ブライアントがそうだったでしょう。三振も多いけれど、バットの芯に当たると、とんでもないところまで打球が飛んでいく。同じ配球で3打席、凡打に切ってとれたとしても4打席目にはガツーンとホームランを打たれてしまう。あるいは9回打ちとっても、10回目にはスタンドに持っていかれてしまう。これが怖いわけですよ。
そういうバッターの長打力を踏まえて投げるのと投げないのとでは、精神面にかかる負担はまったく違います。どんなにいいバッターでも〝ここはヒットですめばいいや〞と考えを切り換えれば、そう心配することはない。
ところがホームランは、それ1本で負けにつながることがある。だから一発のあるバッターに対しては、こちらもより慎重にならざるをえない。要するに〝たまに〞が怖いわけです。
イチローの場合、ヒットもホームランも両方打つことができる。ホームランを打てるボールは、かなりいい確率でスタンドにまで持っていくでしょう。

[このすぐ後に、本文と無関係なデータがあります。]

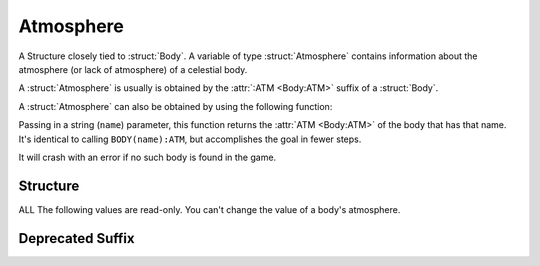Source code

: .. _atmosphere:

Atmosphere
==========

A Structure closely tied to :struct:`Body`.  A variable of type :struct:`Atmosphere`
contains information about the atmosphere (or lack of atmosphere) of a celestial body.

A :struct:`Atmosphere` is usually is obtained by the :attr:`:ATM <Body:ATM>`
suffix of a :struct:`Body`.

A :struct:`Atmosphere` can also be obtained by using the following function:

.. function:: BODYATMOSPHERE(name)

Passing in a string (``name``) parameter, this function returns the
:attr:`ATM <Body:ATM>` of the body that has that name.  It's identical
to calling ``BODY(name):ATM``, but accomplishes the goal in fewer steps.

It will crash with an error if no such body is found in the game.

Structure
---------

ALL The following values are read-only. You
can't change the value of a body's atmosphere.  

.. structure:: Atmosphere

    .. list-table::
        :header-rows: 1
        :widths: 1 1 4

        * - Suffix
          - Type
          - Description

        * - :attr:`BODY`
          - :struct:`String`
          - Name of the celestial body
        * - :attr:`EXISTS`
          - :struct:`Boolean`
          - True if this body has an atmosphere
        * - :attr:`OXYGEN`
          - :struct:`Boolean`
          - True if oxygen is present
        * - :attr:`SCALE` (DEPRECATED)
          - :struct:`Scalar`
          - Used to find atmospheric density
        * - :attr:`SEALEVELPRESSURE`
          - :struct:`Scalar` (atm)
          - pressure at sea level
        * - :meth:`ALTITUDEPRESSURE(altitude)`
          - :struct:`Scalar` (atm)
          - pressure at the givel altitude
        * - :attr:`HEIGHT`
          - :struct:`Scalar` (m)
          - advertised atmospheric height
        * - :attr:`MOLARMASS`
          - :struct:`Scalar` (kg/mol)
          - The molecular mass of the atmosphere's gas
        * - :attr:`ADIABATICINDEX`
          - :struct:`Scalar`
          - The Adiabatic index of the atmosphere's gas
        * - :attr:`ADBIDX`
          - :struct:`Scalar`
          - Short alias for :attr:`ADIABATICINDEX`
        * - :meth:`ALTITUDETEMPERATURE(altitude)`
          - :struct:`Scalar`
          - Estimate of temperature at the given altitude.
        * - :meth:`ALTTEMP(altitude)`
          - :struct:`Scalar`
          - Short alias for :attr:`ALTITUDETEMPERATURE`


.. attribute:: Atmosphere:BODY

    :type: :struct:`String`
    :access: Get only

    The Body that this atmosphere is around - as a STRING NAME, not a Body object.

.. attribute:: Atmosphere:EXISTS

    :type: :struct:`Boolean`
    :access: Get only

    True if this atmosphere is "real" and not just a dummy placeholder.

.. attribute:: Atmosphere:OXYGEN

    :type: :struct:`Boolean`
    :access: Get only

    True if the air has oxygen and could therefore be used by a jet engine's intake.

.. attribute:: Atmosphere:SEALEVELPRESSURE

    :type: :struct:`Scalar` (atm)
    :access: Get only

    Pressure at the body's sea level.

    Result is returned in Atmospheres.  1.0 Atmosphere = same as Kerbin or Earth.
    If you prefer to see the answer in KiloPascals, multiply the answer by
    :global:`Constant:AtmToKPa`.

    .. warning::
        .. versionchanged:: 1.1.0
            Previous versions returned this value in KiloPascals by mistake,
            which has now been changed to Atmospheres.

.. method:: Atmosphere:ALTITUDEPRESSURE(altitude)

    :parameter altitude: The altitude above sea level (in meters) you want to know the pressure for.
    :type: :struct:`Scalar` (atm)

    Number of Atm's of atmospheric pressure at the given altitude.
    If you pass in zero, you should get the sea level pressure.
    If you pass in 10000, you get the pressure at altitude=10,000m.
    This will return zero if the body has no atmosphere, or if the altitude you
    pass in is above the max atmosphere altitude for the body.

    Result is returned in Atmospheres.  1.0 Atmosphere = same as Kerbin or Earth.
    If you prefer to see the answer in KiloPascals, multiply the answer by
    :global:`Constant:AtmToKPa`.

.. attribute:: Atmosphere:HEIGHT

    :type: :struct:`Scalar` (m)
    :access: Get only

    The altitude at which the atmosphere is "officially" advertised as ending. (actual ending value differs, see below).

.. attribute:: Atmosphere:MOLARMASS

    :type: :struct:`Scalar`
    :acces: Get only

    The Molecular Mass of the gas the atmosphere is composed of.
    Units are in kg/mol.
    `Wikipedia Molar Mass Explanation <https://en.wikipedia.org/wiki/Molar_mass>`_.

.. attribute:: Atmosphere:ADIABATICINDEX

    :type: :struct:`Scalar`
    :access: Get only

    The Adiabatic index of the gas the atmosphere is composed of.
    `Wikipedia Adiabatic Index Explanation <https://en.wikipedia.org/wiki/Heat_capacity_ratio>`_.

.. attribute:: Atmosphere:ADBIDX

    :type: :struct:`Scalar`
    :access: Get only

    A shorthand alias for :attr:ADIABATICINDEX.

.. method:: Atmosphere:ALTITUDETEMPERATURE(altitude)

    :parameter: altitude (:struct:`Scalar`) the altitude to query temperature at.
    :access: Get only

    Returns an approximate atmosphere temperature on this world at the given altitude.
    Note that this is only approximate because the temperature will vary depending
    on the sun position in the sky (i.e. your latitude and what time of day it is).

.. method:: Atmosphere:ALTTEMP(altitude)

   A shorthand alias for :meth:ALTITUDETEMPERATURE(altitude).

Deprecated Suffix
-----------------

.. attribute:: Atmosphere:SCALE

    :type: :struct:`Scalar`
    :access: Get only

    A math constant plugged into a formula to find atmosphere density.

    .. note::

        .. deprecated:: 0.17.2

           Removed to account for significant changes to planetary atmosphere mechanics introduced in KSP 1.0
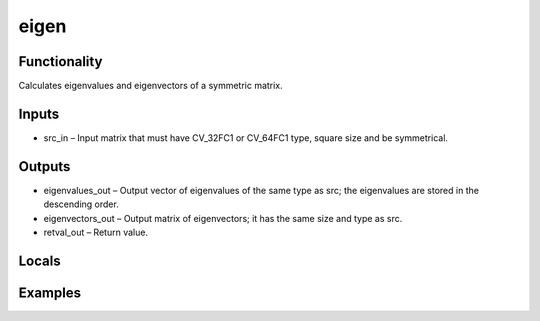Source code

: eigen
=====


Functionality
-------------
Calculates eigenvalues and eigenvectors of a symmetric matrix.


Inputs
------
- src_in – Input matrix that must have CV_32FC1 or CV_64FC1 type, square size and be symmetrical.


Outputs
-------
- eigenvalues_out – Output vector of eigenvalues of the same type as src; the eigenvalues are stored in the descending order.
- eigenvectors_out – Output matrix of eigenvectors; it has the same size and type as src.
- retval_out – Return value.


Locals
------


Examples
--------


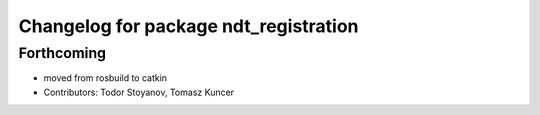 ^^^^^^^^^^^^^^^^^^^^^^^^^^^^^^^^^^^^^^
Changelog for package ndt_registration
^^^^^^^^^^^^^^^^^^^^^^^^^^^^^^^^^^^^^^

Forthcoming
-----------
* moved from rosbuild to catkin 
* Contributors: Todor Stoyanov, Tomasz Kuncer
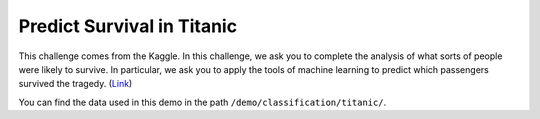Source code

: Predict Survival in Titanic
-----------------------------

This challenge comes from the Kaggle. In this challenge, we ask you to complete the analysis of what sorts of 
people were likely to survive. In particular, we ask you to apply the tools of machine learning to predict which 
passengers survived the tragedy. (`Link`__)

You can find the data used in this demo in the path ``/demo/classification/titanic/``.

.. __: https://www.kaggle.com/c/titanic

これは一流のバッターの証拠といえるんじゃないかな。とにかくイチローが、非凡な才能の持ち主であることはたしかですよ。
バットを振り切るということは、簡単そうでいてじつは難しいことなんです。多くのバッターは皆、期待されてプロ野球に入ってくるわけですが、それでも一軍のレギュラーとしてバットを振り切れる人は、そう多くはない。
本当は誰だって思いきり振り抜きたいと思っていると思うんです。実際、アマチュア時代はホームラン・バッターだったのかもわからない。